| DATA TO USE |
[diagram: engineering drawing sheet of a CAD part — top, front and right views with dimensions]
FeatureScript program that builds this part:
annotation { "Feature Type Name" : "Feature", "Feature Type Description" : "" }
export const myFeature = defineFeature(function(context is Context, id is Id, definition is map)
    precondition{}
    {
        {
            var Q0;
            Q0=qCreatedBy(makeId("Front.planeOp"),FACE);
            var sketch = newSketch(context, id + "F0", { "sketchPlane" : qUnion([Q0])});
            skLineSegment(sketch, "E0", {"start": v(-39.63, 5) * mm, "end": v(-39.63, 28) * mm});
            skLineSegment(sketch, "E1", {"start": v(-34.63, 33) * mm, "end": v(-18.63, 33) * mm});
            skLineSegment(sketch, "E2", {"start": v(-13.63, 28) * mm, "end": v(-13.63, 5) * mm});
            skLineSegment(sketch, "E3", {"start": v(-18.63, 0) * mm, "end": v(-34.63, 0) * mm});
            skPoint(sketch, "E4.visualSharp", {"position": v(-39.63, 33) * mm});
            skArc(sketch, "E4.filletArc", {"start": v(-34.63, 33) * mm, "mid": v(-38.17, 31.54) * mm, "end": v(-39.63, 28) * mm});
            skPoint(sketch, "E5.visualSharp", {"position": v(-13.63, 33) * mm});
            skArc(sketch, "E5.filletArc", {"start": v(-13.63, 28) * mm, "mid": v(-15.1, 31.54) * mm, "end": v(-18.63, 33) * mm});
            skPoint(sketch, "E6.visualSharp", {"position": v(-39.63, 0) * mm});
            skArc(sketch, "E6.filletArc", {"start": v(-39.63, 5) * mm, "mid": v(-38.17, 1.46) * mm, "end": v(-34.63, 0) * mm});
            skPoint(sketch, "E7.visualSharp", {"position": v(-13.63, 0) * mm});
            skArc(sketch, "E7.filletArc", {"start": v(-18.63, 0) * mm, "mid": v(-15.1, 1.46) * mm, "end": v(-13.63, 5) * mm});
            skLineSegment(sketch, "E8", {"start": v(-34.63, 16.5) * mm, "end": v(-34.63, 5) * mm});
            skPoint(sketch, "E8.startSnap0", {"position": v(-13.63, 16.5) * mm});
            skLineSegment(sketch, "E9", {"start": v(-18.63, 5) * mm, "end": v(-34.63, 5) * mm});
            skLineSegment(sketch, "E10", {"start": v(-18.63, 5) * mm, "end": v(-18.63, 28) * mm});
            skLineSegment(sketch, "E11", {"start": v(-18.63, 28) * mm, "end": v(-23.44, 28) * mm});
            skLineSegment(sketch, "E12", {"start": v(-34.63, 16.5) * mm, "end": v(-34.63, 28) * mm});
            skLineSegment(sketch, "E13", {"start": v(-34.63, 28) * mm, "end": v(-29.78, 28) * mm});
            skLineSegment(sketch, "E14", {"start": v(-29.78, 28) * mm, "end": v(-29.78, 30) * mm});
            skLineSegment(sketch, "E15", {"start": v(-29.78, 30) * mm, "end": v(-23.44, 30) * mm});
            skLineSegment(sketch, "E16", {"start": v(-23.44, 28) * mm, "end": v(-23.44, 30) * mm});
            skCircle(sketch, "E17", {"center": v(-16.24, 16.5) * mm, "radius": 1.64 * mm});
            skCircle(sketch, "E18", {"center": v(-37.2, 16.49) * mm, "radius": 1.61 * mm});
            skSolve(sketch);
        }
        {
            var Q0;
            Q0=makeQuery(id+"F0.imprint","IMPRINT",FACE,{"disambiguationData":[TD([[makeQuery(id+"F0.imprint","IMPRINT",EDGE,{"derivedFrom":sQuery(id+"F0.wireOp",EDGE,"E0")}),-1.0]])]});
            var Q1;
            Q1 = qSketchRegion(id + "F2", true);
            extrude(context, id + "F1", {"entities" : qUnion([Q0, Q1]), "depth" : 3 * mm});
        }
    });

| PROBLEM |
Reproduce the entire listing above line for line, changing no character.

| EXERCISE ANSWER |
[diagram: engineering drawing sheet of a CAD part — top, front and right views with dimensions]
FeatureScript program that builds this part:
annotation { "Feature Type Name" : "Feature", "Feature Type Description" : "" }
export const myFeature = defineFeature(function(context is Context, id is Id, definition is map)
    precondition{}
    {
        {
            var Q0;
            Q0=qCreatedBy(makeId("Front.planeOp"),FACE);
            var sketch = newSketch(context, id + "F0", { "sketchPlane" : qUnion([Q0])});
            skLineSegment(sketch, "E0", {"start": v(-39.63, 5) * mm, "end": v(-39.63, 28) * mm});
            skLineSegment(sketch, "E1", {"start": v(-34.63, 33) * mm, "end": v(-18.63, 33) * mm});
            skLineSegment(sketch, "E2", {"start": v(-13.63, 28) * mm, "end": v(-13.63, 5) * mm});
            skLineSegment(sketch, "E3", {"start": v(-18.63, 0) * mm, "end": v(-34.63, 0) * mm});
            skPoint(sketch, "E4.visualSharp", {"position": v(-39.63, 33) * mm});
            skArc(sketch, "E4.filletArc", {"start": v(-34.63, 33) * mm, "mid": v(-38.17, 31.54) * mm, "end": v(-39.63, 28) * mm});
            skPoint(sketch, "E5.visualSharp", {"position": v(-13.63, 33) * mm});
            skArc(sketch, "E5.filletArc", {"start": v(-13.63, 28) * mm, "mid": v(-15.1, 31.54) * mm, "end": v(-18.63, 33) * mm});
            skPoint(sketch, "E6.visualSharp", {"position": v(-39.63, 0) * mm});
            skArc(sketch, "E6.filletArc", {"start": v(-39.63, 5) * mm, "mid": v(-38.17, 1.46) * mm, "end": v(-34.63, 0) * mm});
            skPoint(sketch, "E7.visualSharp", {"position": v(-13.63, 0) * mm});
            skArc(sketch, "E7.filletArc", {"start": v(-18.63, 0) * mm, "mid": v(-15.1, 1.46) * mm, "end": v(-13.63, 5) * mm});
            skLineSegment(sketch, "E8", {"start": v(-34.63, 16.5) * mm, "end": v(-34.63, 5) * mm});
            skPoint(sketch, "E8.startSnap0", {"position": v(-13.63, 16.5) * mm});
            skLineSegment(sketch, "E9", {"start": v(-18.63, 5) * mm, "end": v(-34.63, 5) * mm});
            skLineSegment(sketch, "E10", {"start": v(-18.63, 5) * mm, "end": v(-18.63, 28) * mm});
            skLineSegment(sketch, "E11", {"start": v(-18.63, 28) * mm, "end": v(-23.44, 28) * mm});
            skLineSegment(sketch, "E12", {"start": v(-34.63, 16.5) * mm, "end": v(-34.63, 28) * mm});
            skLineSegment(sketch, "E13", {"start": v(-34.63, 28) * mm, "end": v(-29.78, 28) * mm});
            skLineSegment(sketch, "E14", {"start": v(-29.78, 28) * mm, "end": v(-29.78, 30) * mm});
            skLineSegment(sketch, "E15", {"start": v(-29.78, 30) * mm, "end": v(-23.44, 30) * mm});
            skLineSegment(sketch, "E16", {"start": v(-23.44, 28) * mm, "end": v(-23.44, 30) * mm});
            skCircle(sketch, "E17", {"center": v(-16.24, 16.5) * mm, "radius": 1.64 * mm});
            skCircle(sketch, "E18", {"center": v(-37.2, 16.49) * mm, "radius": 1.61 * mm});
            skSolve(sketch);
        }
        {
            var Q0;
            Q0=makeQuery(id+"F0.imprint","IMPRINT",FACE,{"disambiguationData":[TD([[makeQuery(id+"F0.imprint","IMPRINT",EDGE,{"derivedFrom":sQuery(id+"F0.wireOp",EDGE,"E0")}),-1.0]])]});
            var Q1;
            Q1 = qSketchRegion(id + "F2", true);
            extrude(context, id + "F1", {"entities" : qUnion([Q0, Q1]), "depth" : 3 * mm});
        }
    });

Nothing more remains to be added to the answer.